Meryl Streep Tells UT Students To Work Hard, Forget About Weight
Of the many benefits of being a student at UT (beautiful campus, good reputation, diverse population, a top athletic program, etc.) are the caliber of guest speakers that professors lure to campus. Speakers like Meryl Streep, who just happens to be a college friend of Fran Dorn, head of the acting program in the College of Fine Arts.
Dorn convinced Streep to visit the Forty Acres, and Theatre and Dance students and faculty packed the B. Iden Payne Theatre Friday afternoon to hear her stories and advice. Streep, who Dorn pointed out in her introduction has won 166 acting awards, kept students laughing through the hour-and-a-half Q&A.
She started things off saying she’d answer any question except her weight. Body image came up again a few times. Streep said she doesn’t want girls to worry about it. “Everyone being the same size is boring,” she said, also pointing out the diversity of roles actors can take on when they’re not obsessing over their waist size.

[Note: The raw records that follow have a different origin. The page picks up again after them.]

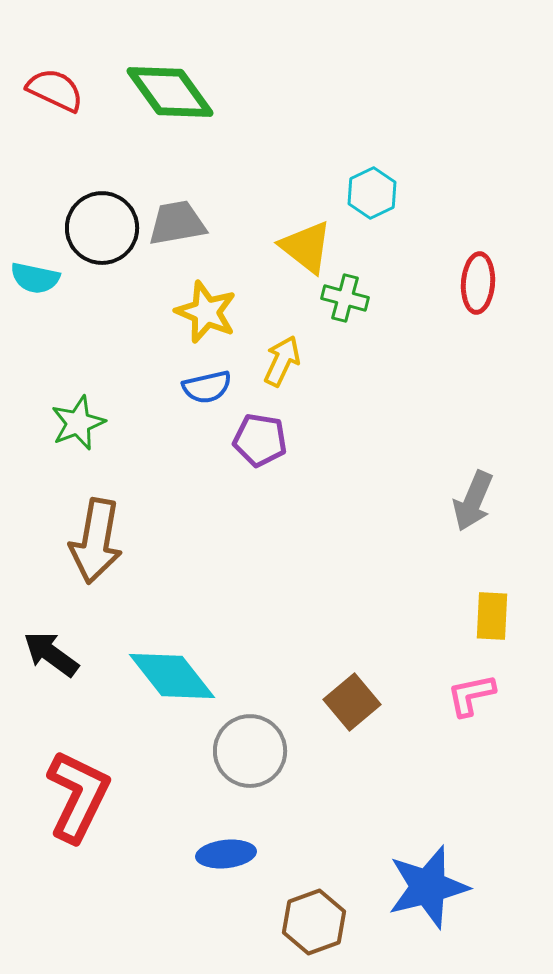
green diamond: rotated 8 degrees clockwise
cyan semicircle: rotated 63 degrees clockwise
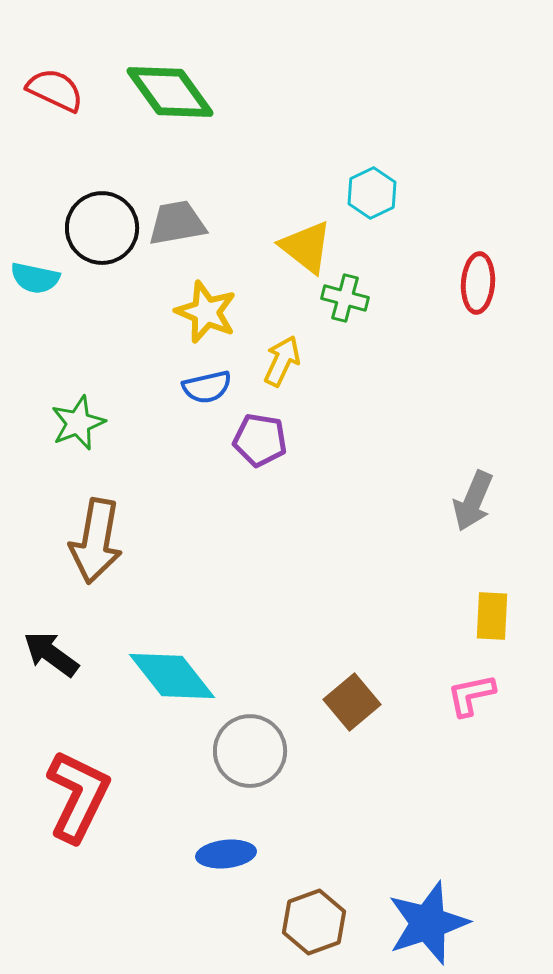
blue star: moved 36 px down; rotated 4 degrees counterclockwise
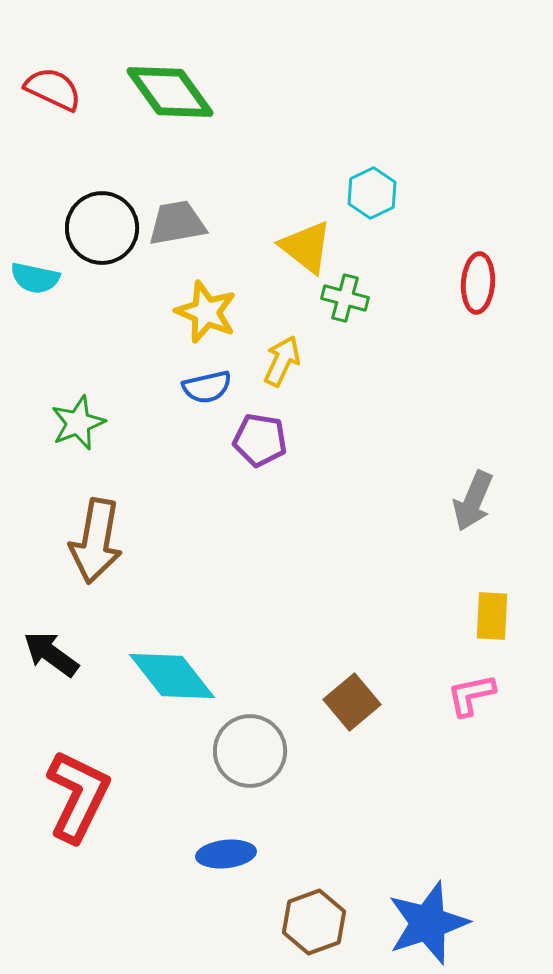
red semicircle: moved 2 px left, 1 px up
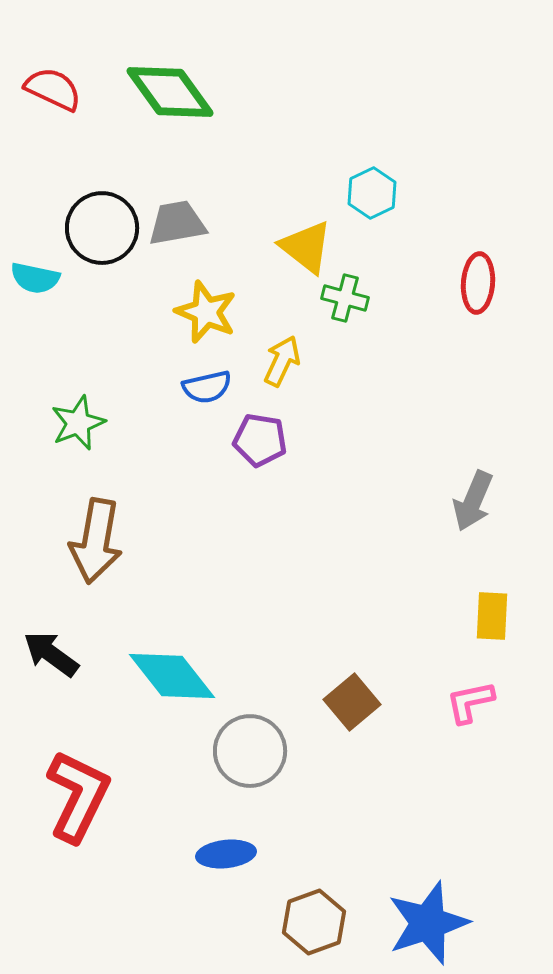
pink L-shape: moved 1 px left, 7 px down
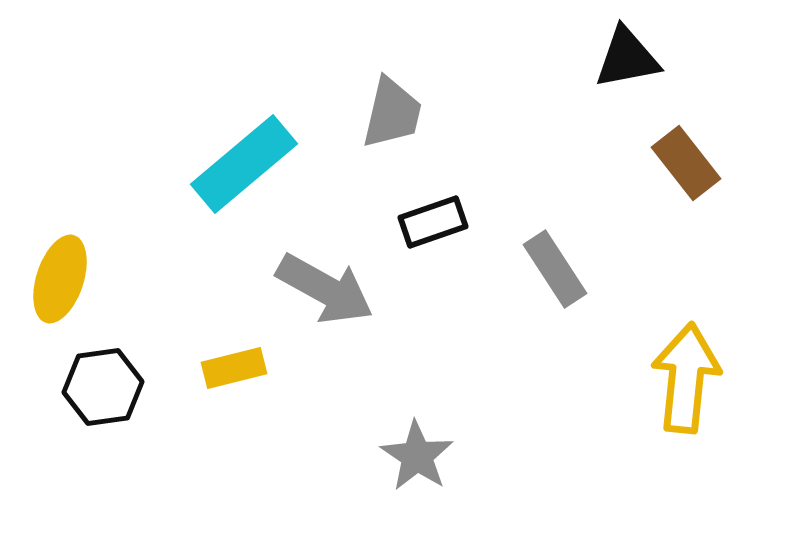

Often portraying real people, Streep has earned a reputation for expertly embodying her characters, something she chalks up to preparation and hard work. She says her mother always told her to work hard and be reliable, so she does and is. “I always try really hard to do stuff right,” she said, “and I hold myself to a high standard and make myself work — even when I don’t want to.” That’s right, even Meryl Streep has those days.
Streep earned her undergraduate degree in costume design at Vassar College and an MFA in acting from the Yale School of Drama, where she and Dorn became pals. Earlier in the day, she stressed to a small group of media the value she took from her liberal arts education, saying her biggest goal in life is to be a good human being. “The more you know about everything — a little of everything — the better person you can be,” she said.

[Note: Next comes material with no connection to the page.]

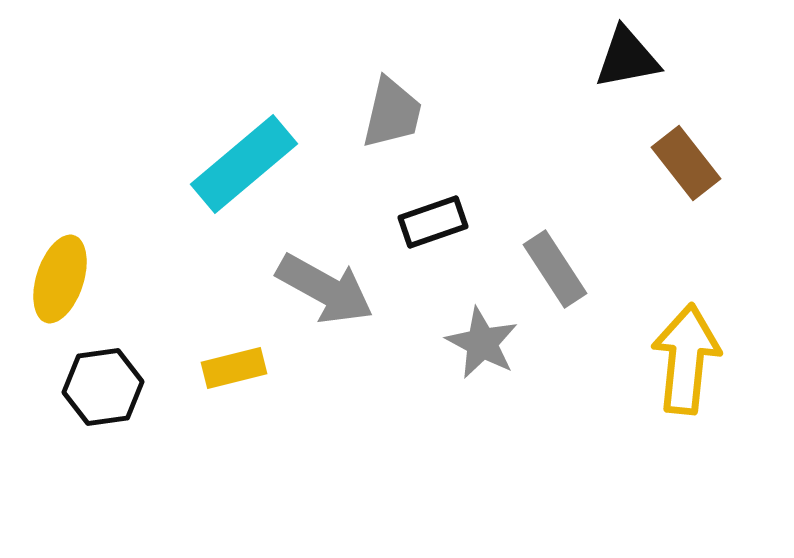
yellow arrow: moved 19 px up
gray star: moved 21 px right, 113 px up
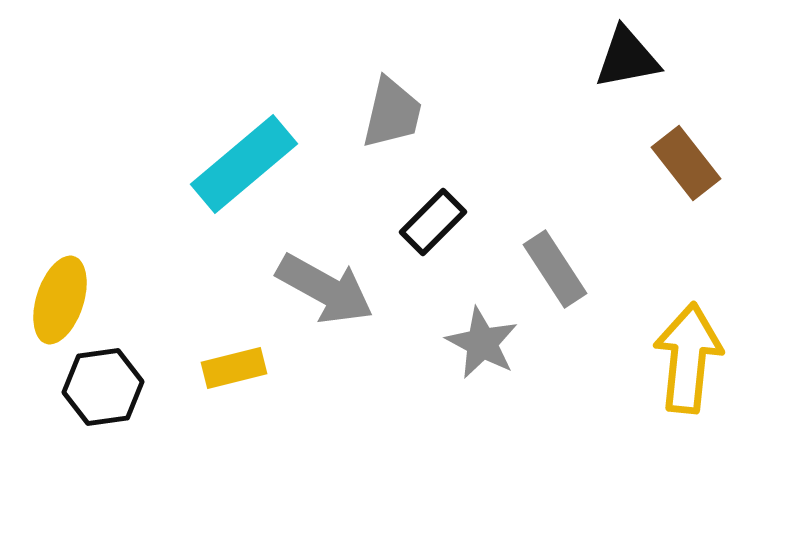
black rectangle: rotated 26 degrees counterclockwise
yellow ellipse: moved 21 px down
yellow arrow: moved 2 px right, 1 px up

Up next for Streep, she told students, is a portrayal of Margaret Thatcher, who remains Britain’s only female prime minister. Like all politicians, Thatcher had her friends and foes, but Streep says she’s not an actor to judge anyone’s decisions. Instead, she wants to know how they came to make those decisions and pull out the humanity in every character.
Friday, she had needn’t worry what anyone thought of her own character. Streep was welcomed to uproarious cheers and exited to a standing ovation.